Each outlier injection method is based on predefined statistical logic, typically using a 3-sigma rule or value replacement, and supports different data types:
- Continuous numerical features using Gaussian-based boundaries
- Discrete numerical features based on integer ranges
- Categorical features (both integers and strings) using improbable or fabricated values
Just like the noise module, each outlier function comes in two variants:
New
methods: Insert outliers in a clean dataset, affecting a specified percentage of rows.Extended
methods: Add additional outliers to a column that may already contain some, based on a reference clean dataset.
These tools are useful in benchmarking imputation algorithms, anomaly detection systems, and robustness-aware models.
outlierContinuosNew3Sigma(train_df, column, percentage)
Injects outliers into a continuous column by replacing values with randomly generated numbers outside the 3-sigma range (i.e., above μ+3σ or below μ−3σ).
Parameters
-
train_df
(pd.DataFrame
):
The original DataFrame to modify. -
column
(str
):
Name of the continuous feature column to inject outliers into. -
percentage
(float
):
The fraction (0–1) of rows to replace with outliers.
outlierContinuosExtended3Sigma(original_df, train_df, column, percentage)
Adds additional outliers to a continuous column, using 3-sigma logic, until the total outlier percentage reaches the desired threshold.
Parameters
-
original_df
(pd.DataFrame
):
The clean version of the DataFrame (used as reference). -
train_df
(pd.DataFrame
):
The DataFrame that already contains partial outliers. -
column
(str
):
Name of the continuous feature column to extend with outliers. -
percentage
(float
):
Desired total proportion of outliers (0–1).
outlierDiscreteNew3Sigma(train_df, column, percentage)
Replaces values in a discrete numerical column with outliers generated outside the 3-sigma integer range.
Parameters
-
train_df
(pd.DataFrame
):
The dataset to modify. -
column
(str
):
The name of the discrete integer column. -
percentage
(float
):
The proportion of rows to be replaced with discrete outliers (0–1).
outlierDiscreteExtended3Sigma(original_df, train_df, column, percentage)
Extends the proportion of outliers in a discrete column, based on the 3-sigma rule, until the desired noise level is reached.
Parameters
-
original_df
(pd.DataFrame
):
Clean version of the dataset. -
train_df
(pd.DataFrame
):
Dataset already containing partial outliers. -
column
(str
):
Name of the discrete feature to modify. -
percentage
(float
):
Final target percentage of outliers (0–1).
outlierCategoricalIntegerNew(train_df, column, percentage)
Injects outliers into a categorical integer column by replacing values with randomly generated numbers outside the existing min/max range.
Parameters
-
train_df
(pd.DataFrame
):
The input DataFrame to modify. -
column
(str
):
The categorical integer column to corrupt. -
percentage
(float
):
Fraction (0–1) of values to replace with out-of-range integers.

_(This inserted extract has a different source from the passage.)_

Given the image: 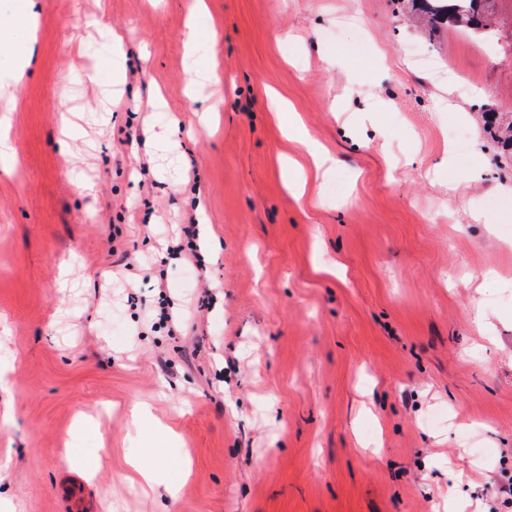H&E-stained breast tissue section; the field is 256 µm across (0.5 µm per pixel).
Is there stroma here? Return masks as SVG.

outliercategoricalIntegerExtended(original_df, train_df, column, percentage)
Extends outliers in a categorical integer column, introducing new values outside the expected range until the specified proportion is reached.
Parameters
-
original_df
(pd.DataFrame
):
Clean version of the data for comparison. -
train_df
(pd.DataFrame
):
Data with potential existing outliers. -
column
(str
):
Name of the integer categorical column to inject outliers into. -
percentage
(float
):
Target outlier proportion (0–1).
outlierCategoricalStringNew(train_df, column, percentage)
Replaces a percentage of string values in the specified column with a fixed marker string ("puck was here"
) to simulate outliers.
Parameters
-
train_df
(pd.DataFrame
):
Dataset containing the categorical string feature. -
column
(str
):
Column where string outliers will be injected. -
percentage
(float
):
Fraction (0–1) of entries to replace with a fake value.
outliercategoricalStringExtended(original_df, train_df, column, percentage)
Adds more string outliers to a column by inserting fixed marker values ("puck was here"
), reaching the desired noise threshold.
Parameters
-
original_df
(pd.DataFrame
):
Clean reference dataset. -
train_df
(pd.DataFrame
):
Dataset that may already include string outliers. -
column
(str
):
The categorical string column to modify. -
percentage
(float
):
Desired total percentage of string outliers (0–1).